"It was completely her voice. It was her inflection. It was the way she would have cried."

Horrifying Phone Call

A mom says criminals used AI to clone the voice of her 15-year-old daughter to fake a kidnapping and try to get a ransom — a shocking incident that underlines just how far the technology has come and how easily it can be abused.

It all began when the mother, Jennifer DeStefano, got a call from a mysterious number.

"I pick up the phone and I hear my daughter’s voice, and it says, ‘Mom!’ and she’s sobbing," DeStefano told Arizona-based news station WKYT. "I said, ‘What happened?’ And she said, ‘Mom, I messed up,’ and she’s sobbing and crying."

It was clearly a horrifying exchange. According to the mother, a man's voice said: "put your head back, lie down." The man warned DeStefano that he would "pop her so full of drugs" if she were to call the cops.

"I’m going to have my way with her and I’m going to drop her off in Mexico," the man said, disgustingly.

After DeStefano balked after being asked for a $1 million ransom, the man reportedly lowered his demand to $50,000.

Happy Ending

The incident ended just as abruptly as it started. It didn't take much for DeStefano to confirm her daughter was safe in her room — and extremely confused.

The tech the criminals used to clone the teen's voice clearly was extremely convincing, she says.

"It was completely her voice," DeStefano told WKYT. "It was her inflection. It was the way she would have cried. I never doubted for one second it was her. That’s the freaky part that really got me to my core."

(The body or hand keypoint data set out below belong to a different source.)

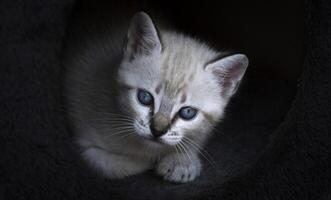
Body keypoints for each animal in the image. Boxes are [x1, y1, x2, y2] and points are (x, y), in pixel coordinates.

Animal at [64, 11, 249, 183]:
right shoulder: (83, 146)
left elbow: (195, 138)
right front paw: (161, 161)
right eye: (145, 98)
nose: (157, 131)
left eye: (188, 112)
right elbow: (115, 166)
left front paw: (183, 161)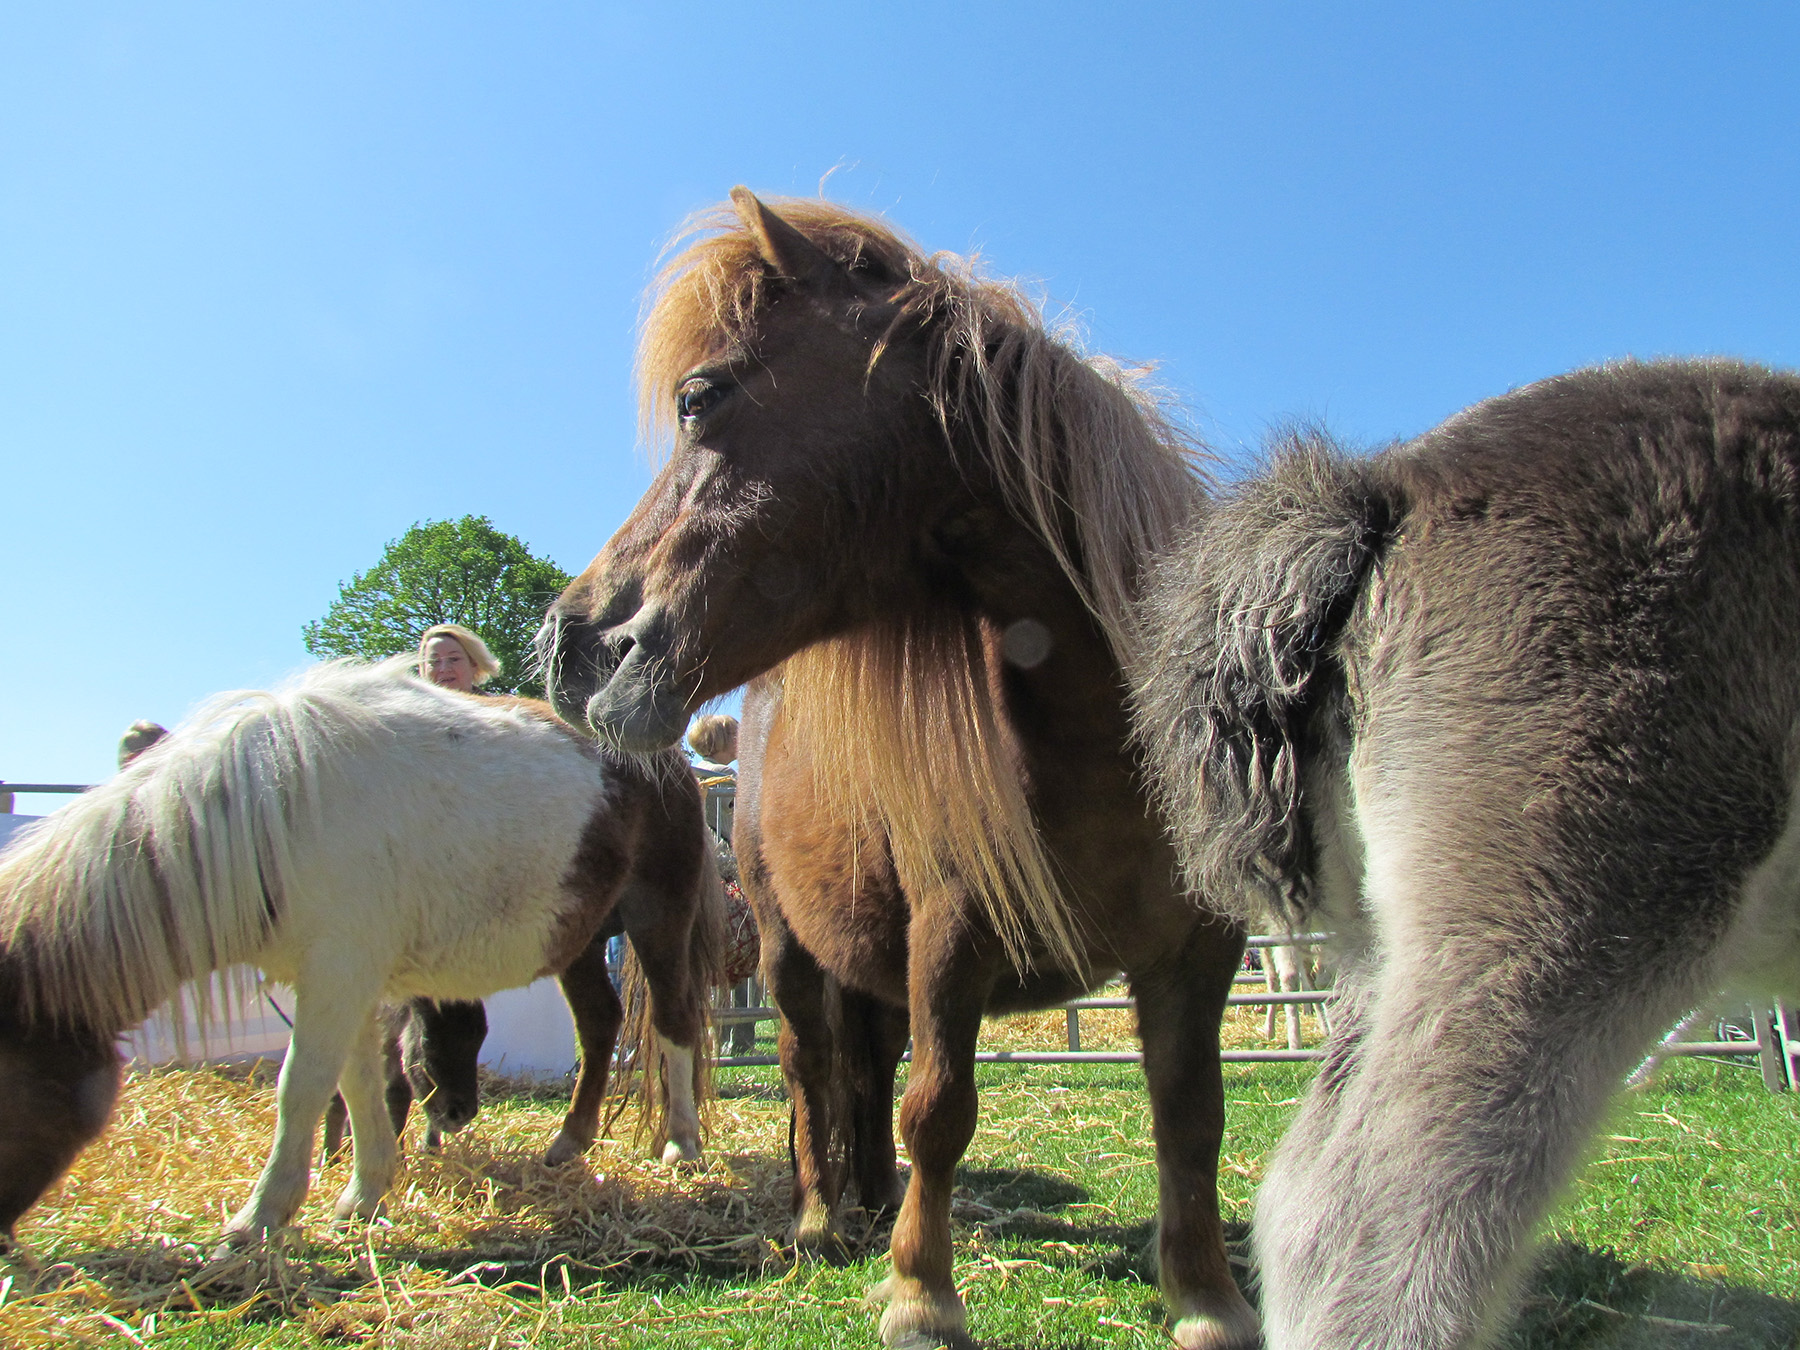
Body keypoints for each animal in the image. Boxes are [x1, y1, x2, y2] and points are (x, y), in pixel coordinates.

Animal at [0, 658, 724, 1247]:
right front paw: (363, 1192)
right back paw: (570, 1141)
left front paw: (261, 1217)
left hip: (657, 919)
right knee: (599, 1025)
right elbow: (355, 1081)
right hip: (579, 938)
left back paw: (681, 1144)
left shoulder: (339, 972)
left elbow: (303, 1084)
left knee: (673, 1022)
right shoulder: (336, 980)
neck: (271, 814)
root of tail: (666, 761)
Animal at [539, 190, 1257, 1350]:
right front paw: (923, 1294)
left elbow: (1191, 1115)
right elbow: (942, 1109)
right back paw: (822, 1220)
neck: (1096, 745)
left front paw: (1206, 1299)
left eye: (702, 396)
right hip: (788, 948)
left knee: (865, 1066)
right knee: (809, 1065)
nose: (575, 643)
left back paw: (871, 1198)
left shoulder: (1199, 951)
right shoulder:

The fake kidnapping highlights a troubling new emergence of criminals making use of powerful AI cloning tools to mimic not only the speech but even the individual mannerisms of their victims.

To protect yourself, experts have some fairly straightforward advice.

"You’ve got to keep that stuff locked down," FBI special agent Dan Mayo told WKYT, explaining that anybody with a big online presence could see it used against them.

Another simple way is to ask the caller about things that they couldn't possibly know about the victim, something that could allow you to "find out real quick that it’s a scam artist," Mayo said.

Nonetheless, according to the agent, AI scam calls like these are an almost daily occurrence — and sometimes, the criminals get away with it, too.